Evaluate Kubernetes Node Scaling with LLM
Pipes Kubernetes node resource utilization metrics into an LLM to analyze cluster provisioning and suggest instance type optimizations.
Setup
- → kubectl configured with cluster access
- → metrics-server installed in the Kubernetes cluster
- → Simon Willison's 'llm' CLI installed
- → OpenAI API key configured for 'llm'
Cost per run
Minimal API cost per query (~$0.01)
The one-liner
$ kubectl top nodes | llm -m gpt-4o "Analyze this node utilization. Are we over-provisioned or under-provisioned?
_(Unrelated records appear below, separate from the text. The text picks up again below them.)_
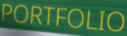
PORTFOLIO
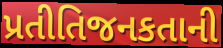
પ્રતીતિજનકતાની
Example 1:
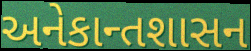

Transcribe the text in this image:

અનેકાન્તશાસન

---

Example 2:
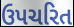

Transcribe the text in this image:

ઉપચરિત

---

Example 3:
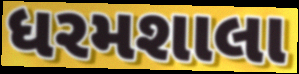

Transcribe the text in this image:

ધરમશાલા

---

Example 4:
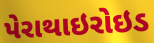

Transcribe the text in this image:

પેરાથાઇરોઇડ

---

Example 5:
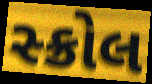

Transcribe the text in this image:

સ્ક્રોલ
Suggest instance type changes."What each stage does
- [01] kubectl
kubectl top nodesFetches current CPU and memory utilization metrics for all nodes in the Kubernetes cluster. - [02] bash
|Pipes the tabular metrics output directly into the standard input of the LLM CLI. - [03] llm
llm -m gpt-4oInvokes the LLM CLI using the gpt-4o model to process the piped data. - [04] llm
"Analyze this node utilization..."The prompt instructing the LLM on how to interpret the metrics and what specific recommendations to provide.
Expected output (sample)
Based on the provided metrics: - Node 1 (CPU: 12%, Mem: 45%) and Node 2 (CPU: 15%, Mem: 50%) show low CPU utilization. - You are currently CPU over-provisioned. Recommendation: Consider scaling down or switching to memory-optimized instances (e.g., AWS r6g.large instead of m6g.xlarge) to reduce costs while meeting memory demands.
Caveats & tips
- Footgun: `kubectl top` only shows a point-in-time snapshot, which may not reflect peak load or daily traffic spikes.
- Permission/Cost: Requires an active OpenAI API key which incurs usage costs, and cluster read permissions for node metrics.